The researchers took a close look at the cell membrane, and identified folds, which are located inside the cell. For the first time, they determined the role of these folds and their dynamic behaviour in a living organism. First, the researchers marked the cell membrane with a fluorescent protein in order to observe it under the microscope. Before the cell formed a bleb, folds could be clearly seen in the membrane. Once a bleb had formed, however, these structures could not be observed anymore – which led the researchers to assume that the folds unfolded and provide membrane material for bleb inflation.

Primordial germ cell of an 18-hours old zebrafish embryo. Right picture: In order to be able to move, the cell forms a protrusion in the form of a bleb pointing out the direction in which it migrates.
© M. Goudarzi et al./Dev. Cell

To study the dynamics of the unfolding process, the researchers additionally marked the membrane folds with certain proteins which tend to bind to curved membranes. The researchers were able to observe that those marker proteins were enriched on the front of the migrating cell, the position where the blebs formed. Moreover, inhibiting membrane unfolding resulted in inhibition of bleb formation and migration.

In addition, the researchers discovered that a component of the cell skeleton, the actin protein, was localized to the regions where the folds formed. Actin polymerization is regulated by the protein Cdc42 such that inhibiting its activity reduces the accumulation of actin. Using a confocal microscope, they were able to observe in the living organism that if there was less Cdc42 present, fewer folds were formed. As a result, fewer blebs were formed, the cells’ motility was reduced and, as a result, they no longer reached their target. “In this way, we were able to show that the formation of folds in the cell membrane is regulated by Cdc42 and that the folds are necessary for the formation of blebs and for the cell’s motility,” says Mohammad Goudarzi.
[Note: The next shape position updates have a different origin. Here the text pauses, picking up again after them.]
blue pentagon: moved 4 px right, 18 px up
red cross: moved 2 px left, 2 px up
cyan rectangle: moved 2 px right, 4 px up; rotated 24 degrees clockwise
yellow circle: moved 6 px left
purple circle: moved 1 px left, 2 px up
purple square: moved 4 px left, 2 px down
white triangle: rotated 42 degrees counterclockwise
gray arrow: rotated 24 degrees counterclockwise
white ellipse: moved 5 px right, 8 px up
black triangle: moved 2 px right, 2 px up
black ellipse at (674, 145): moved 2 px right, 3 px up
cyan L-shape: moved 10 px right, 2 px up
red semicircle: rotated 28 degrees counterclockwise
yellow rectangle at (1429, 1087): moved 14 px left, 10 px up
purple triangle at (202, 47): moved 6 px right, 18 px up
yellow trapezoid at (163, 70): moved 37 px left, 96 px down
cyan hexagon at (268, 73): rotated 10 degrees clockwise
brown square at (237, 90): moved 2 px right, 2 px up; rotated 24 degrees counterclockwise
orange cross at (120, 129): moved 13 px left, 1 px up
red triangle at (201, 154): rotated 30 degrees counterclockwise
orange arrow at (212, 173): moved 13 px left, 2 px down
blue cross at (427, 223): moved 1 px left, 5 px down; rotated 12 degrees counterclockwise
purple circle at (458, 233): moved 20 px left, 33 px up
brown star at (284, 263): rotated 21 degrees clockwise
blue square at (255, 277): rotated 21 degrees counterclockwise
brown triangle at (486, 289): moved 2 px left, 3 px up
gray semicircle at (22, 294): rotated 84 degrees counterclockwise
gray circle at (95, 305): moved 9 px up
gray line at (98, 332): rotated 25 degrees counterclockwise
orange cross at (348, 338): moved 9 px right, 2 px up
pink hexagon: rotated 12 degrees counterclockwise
“Our latest findings relating to the question of how cells move could be of general interest – both in the context of physiological processes and also in diseases,” says Erez Raz, because not only primordial germ cells, but also other types of cell form blebs when they migrate: certain cancer cells, for example, when they invade healthy tissues. Protrusions are also formed on the cell’s surface during cell division or when cells die. In the future, the new findings could be tested in other cells and organisms, making them more general and potentially relevant for possible medical applications.

The study received funding from the Cells-in-Motion Cluster of Excellence at the University of Münster, from the Interdisciplinary Centre for Clinical Research (IZKF) at Münster University, as well as from the European Research Council and the German Research Foundation (DFG).

Original publication:
Goudarzi M, Tarbashevich K, Mildner K, Begemann I, Garcia J, Paksa A, M Reichman-Fried M, Mahabaleshwar H, Blaser H, Hartwig J, Zeuschner D, Galic M, Bagnat M, Betz T, Raz E. Bleb expansion in migrating cells depends on supply of membrane from cell surface invaginations. Dev Cell 2017, DOI 10.1016/j.devcel.2017.10.030. Abstract

Background:

A number of research groups from different disciplines at the Cells-in-Motion (CiM) Cluster of Excellence collaborated on the study. A team of biologists Ied by CiM Junior Research Group Leader Dr. Milos Galic developed special proteins for marking the folds of the cell membrane and following their dynamics. A team of biophysicists led by CiM Professor Timo Betz developed a special software for making accurate measurements of the fluorescent signals on the rapidly moving cell membrane.